Il suo Kei…il cuore iniziava a correre se solo ripensava al suo bel volto, ai suoi penetranti occhi viola…
Lo amava alla follia, da sempre. Dalla prima volta in cui l’aveva soccorsa, sull’isola dello Psico Team. Il calore del suo corpo, il suo sguardo intenso, il suo viso così vicino a quello di lei… Era stato difficile reprimere l’impulso di passargli le braccia intorno al collo e baciarlo: forse fu solo la presenza del professor Kappa a fermarla.
Prima di quel giorno lo aveva sempre considerato un tipo freddo e scostante, dal sorriso cinico e dall’aria superiore. Spesso le aveva anche dato abbastanza sui nervi con il suo mutismo e il suo isolamento dal mondo.
Poi aveva scoperto il vero Kei, quello che si celava sotto la sua arroganza. E se ne era innamorata.
-Hilary, tutto bene?- chiese suo padre dal corridoio.
-Sì, papà.
-Allora appena esci mi devi spiegare un paio di cose.
Quella frase le provocò uno sbuffo istintivo. Sapeva di cosa le voleva parlare: del ragazzo che l’aveva accompagnata, del braccio che le teneva intorno alle spalle, del bacio che lei gli aveva dato.
Già, quel bacio. Doveva essere veramente scossa, se aveva trovato il coraggio per compiere quel gesto. Kei, probabilmente, lo aveva interpretato solo come un ringraziamento…ma con suo padre era un altro paio di maniche.
Dubitava che il russo incontrasse l’approvazione del genitore: un passato da teppista della peggior specie, il nonno in prigione per i crimini commessi in Russia con quel delinquente di Borgof… Era esattamente il tipo che alle ragazze di buona famiglia come lei era stato insegnato di evitare.
Asciugandosi i capelli bruni, immaginò i discorsi che di lì a poco sarebbe stata costretta a sentire: chi è, da quanto lo conosci, lo frequenti, chi sono i suoi genitori, dove vive, cosa fa…
Per fortuna suo padre non faceva il poliziotto, o avrebbe interrogato tutti i ragazzi che lei frequentava, controllando le loro fedine penali. Indossò il pigiama, scendendo nel salotto.
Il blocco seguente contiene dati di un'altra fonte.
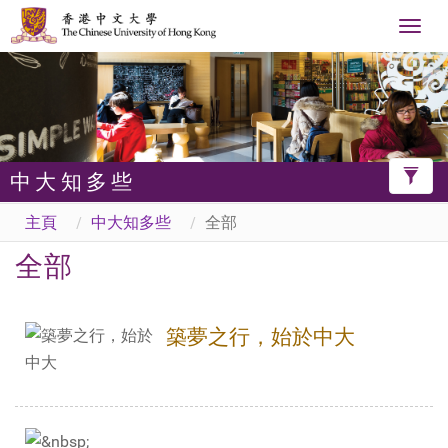
Togg
navig

Toggl
中大知多些
Filter
主頁
中大知多些
全部
全部
築夢之行，始於中大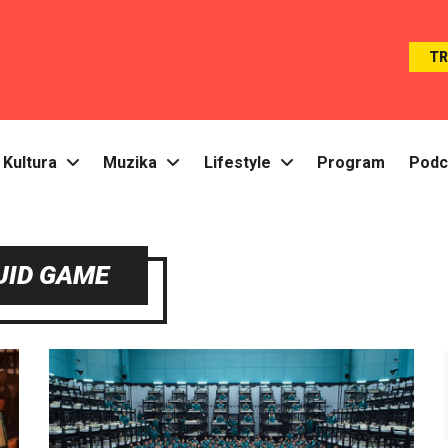
T
Kultura
Muzika
Lifestyle
Program
Podc
UID GAME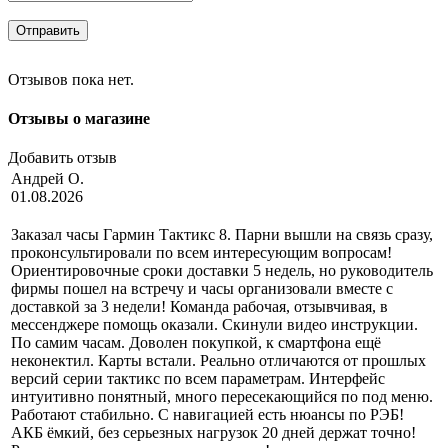
Отправить
Отзывов пока нет.
Отзывы о магазине
Добавить отзыв
Андрей О.
01.08.2026
Заказал часы Гармин Тактикс 8. Парни вышли на связь сразу,
проконсультировали по всем интересующим вопросам!
Ориентировочные сроки доставки 5 недель, но руководитель
фирмы пошел на встречу и часы организовали вместе с
доставкой за 3 недели! Команда рабочая, отзывчивая, в
мессенджере помощь оказали. Скинули видео инструкции.
По самим часам. Доволен покупкой, к смартфона ещё
неконектил. Карты встали. Реально отличаются от прошлых
версий серии тактикс по всем параметрам. Интерфейс
интуитивно понятный, много пересекающийся по под меню.
Работают стабильно. С навигацией есть нюансы по РЭБ!
АКБ ёмкий, без серьезных нагрузок 20 дней держат точно!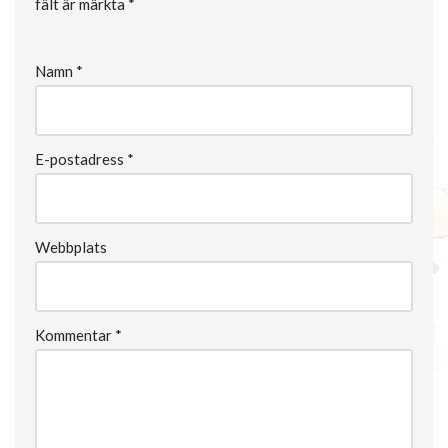
fält är märkta
*
Namn
*
E-postadress
*
Webbplats
Kommentar
*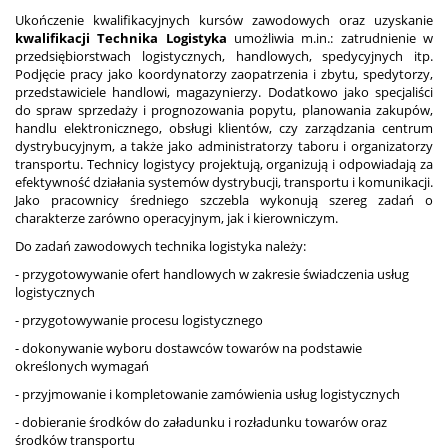
Ukończenie kwalifikacyjnych kursów zawodowych oraz uzyskanie
kwalifikacji Technika Logistyka
umożliwia m.in.: zatrudnienie w
przedsiębiorstwach logistycznych, handlowych, spedycyjnych itp.
Podjęcie pracy jako koordynatorzy zaopatrzenia i zbytu, spedytorzy,
przedstawiciele handlowi, magazynierzy. Dodatkowo jako specjaliści
do spraw sprzedaży i prognozowania popytu, planowania zakupów,
handlu elektronicznego, obsługi klientów, czy zarządzania centrum
dystrybucyjnym, a także jako administratorzy taboru i organizatorzy
transportu. Technicy logistycy projektują, organizują i odpowiadają za
efektywność działania systemów dystrybucji, transportu i komunikacji.
Jako pracownicy średniego szczebla wykonują szereg zadań o
charakterze zarówno operacyjnym, jak i kierowniczym.
Do zadań zawodowych technika logistyka należy:
- przygotowywanie ofert handlowych w zakresie świadczenia usług
logistycznych
- przygotowywanie procesu logistycznego
- dokonywanie wyboru dostawców towarów na podstawie
określonych wymagań
- przyjmowanie i kompletowanie zamówienia usług logistycznych
- dobieranie środków do załadunku i rozładunku towarów oraz
środków transportu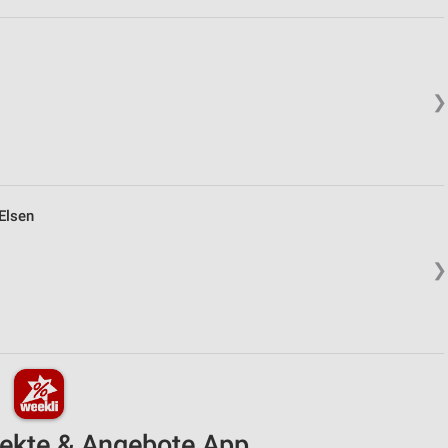
❯
Elsen
❯
pekte & Angebote App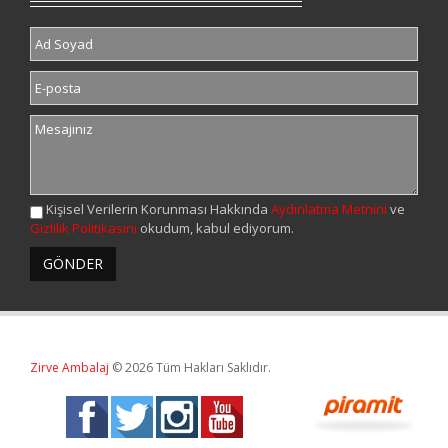
Kişisel Verilerin Korunması Hakkında
Aydınlatma Metnini
ve
Gizlilik Politikasını
okudum, kabul ediyorum.
Zirve Ambalaj
© 2026 Tüm Hakları Saklıdır.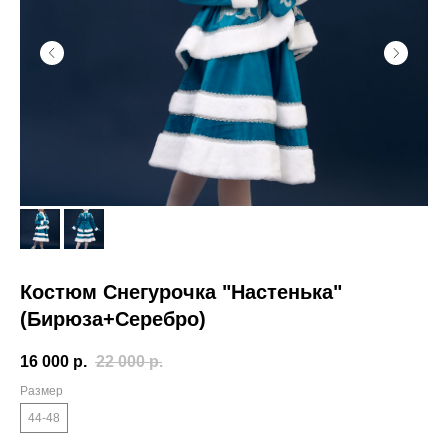
Костюм Снегурочка "Настенька"
(Бирюза+Серебро)
16 000
р.
22 000
р.
Размер
44-48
Hiroshi la stava aspettando, seduto sul divano. Le fece cenno di accomodarsi, piegando il giornale e mettendolo sul tavolo.
-Come mai sei rientrata così presto?- le domandò.
-C’è stato un cambio di programma- mentì. Non poteva certo raccontargli dell’aggressione. –Nel tornare mi si è anche rotto l’ombrello.
-E…quel giovane?
-Kei. Si chiama Kei. È un amico che ho incontrato per strada e che mi ha accompagnata.
-Un amico?
-Certo. Un amico a cui sono particolarmente legata- rispose. Bhe, era la verità…o almeno una parte della verità. –Non c’è nient’altro fra noi, mettiti pure il cuore in pace. Buonanotte, papà.
-Vai già a letto? Non mangi qualcosa?
-No, grazie. Sono molto stanca.
-Buonanotte- continuò. –Hilary?
-Sì?
-È un bravo ragazzo?
La domanda la bloccò a metà scala.
-Come?
-Ti ho chiesto se è un bravo ragazzo.
-Certo- rispose con un sorriso. -È speciale…
-In questo caso non piangerò troppo quando ti porterà via da me.
Hilary tornò indietro per abbracciarlo: a volte riusciva davvero a stupirla.